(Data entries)
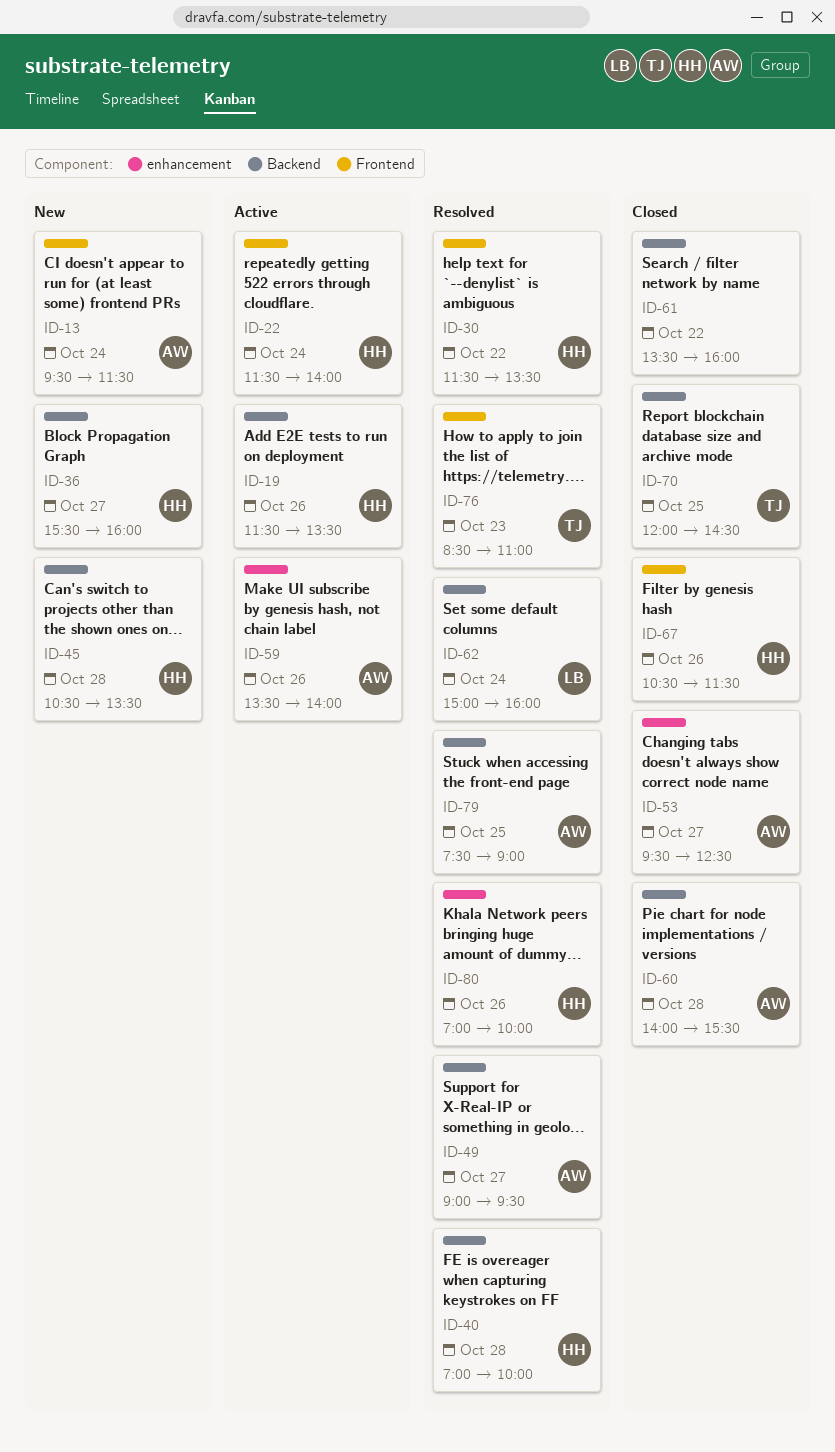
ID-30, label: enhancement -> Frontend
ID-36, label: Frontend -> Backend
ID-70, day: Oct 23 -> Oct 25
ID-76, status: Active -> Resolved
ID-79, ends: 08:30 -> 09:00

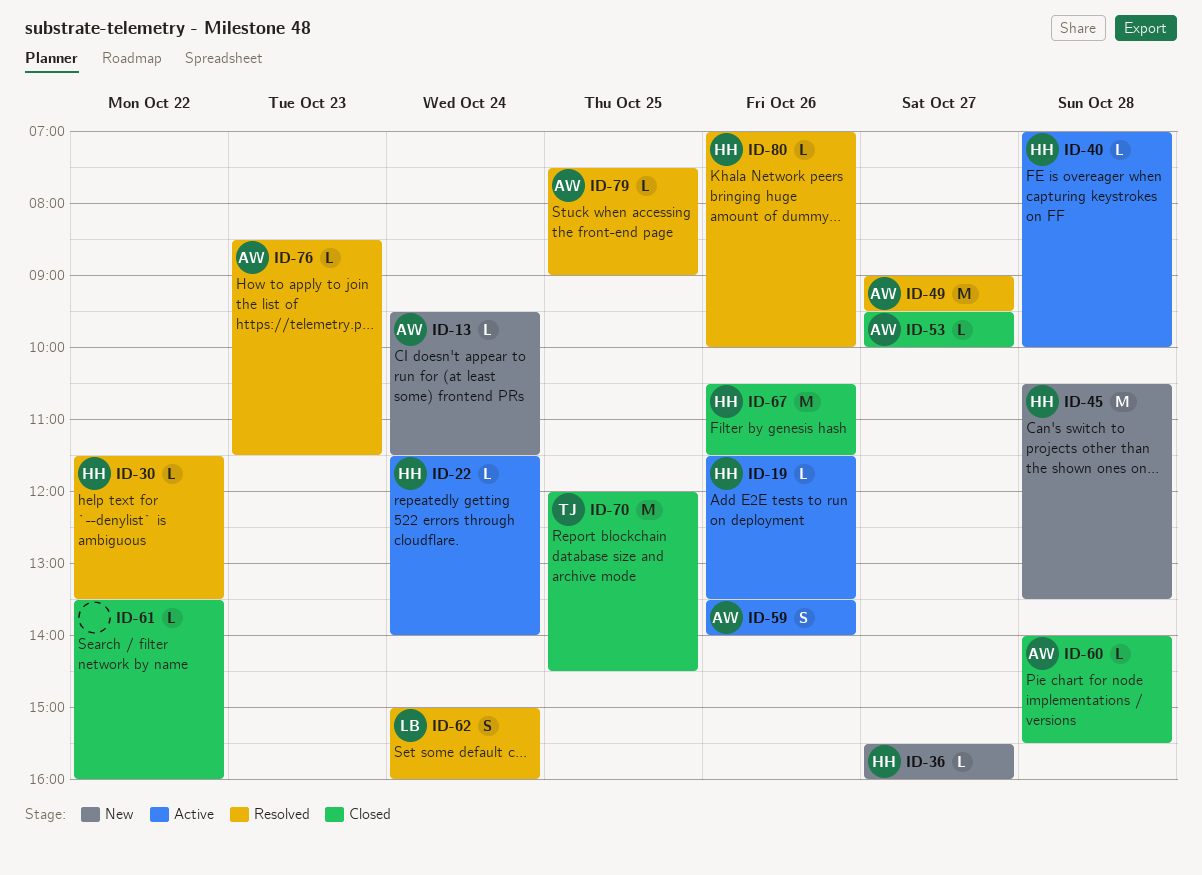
ID-40, status: Resolved -> Active
ID-53, ends: 12:30 -> 10:00
ID-76, owner: TJ -> AW
ID-76, ends: 11:00 -> 11:30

WHAT THE EXERCISE ASKS: All of the entries need to be retyped word for word, pictures excluded.

COMPLETED TASK:
ID-30, label: enhancement -> Frontend
ID-36, label: Frontend -> Backend
ID-70, day: Oct 23 -> Oct 25
ID-76, status: Active -> Resolved
ID-79, ends: 08:30 -> 09:00

ID-40, status: Resolved -> Active
ID-53, ends: 12:30 -> 10:00
ID-76, owner: TJ -> AW
ID-76, ends: 11:00 -> 11:30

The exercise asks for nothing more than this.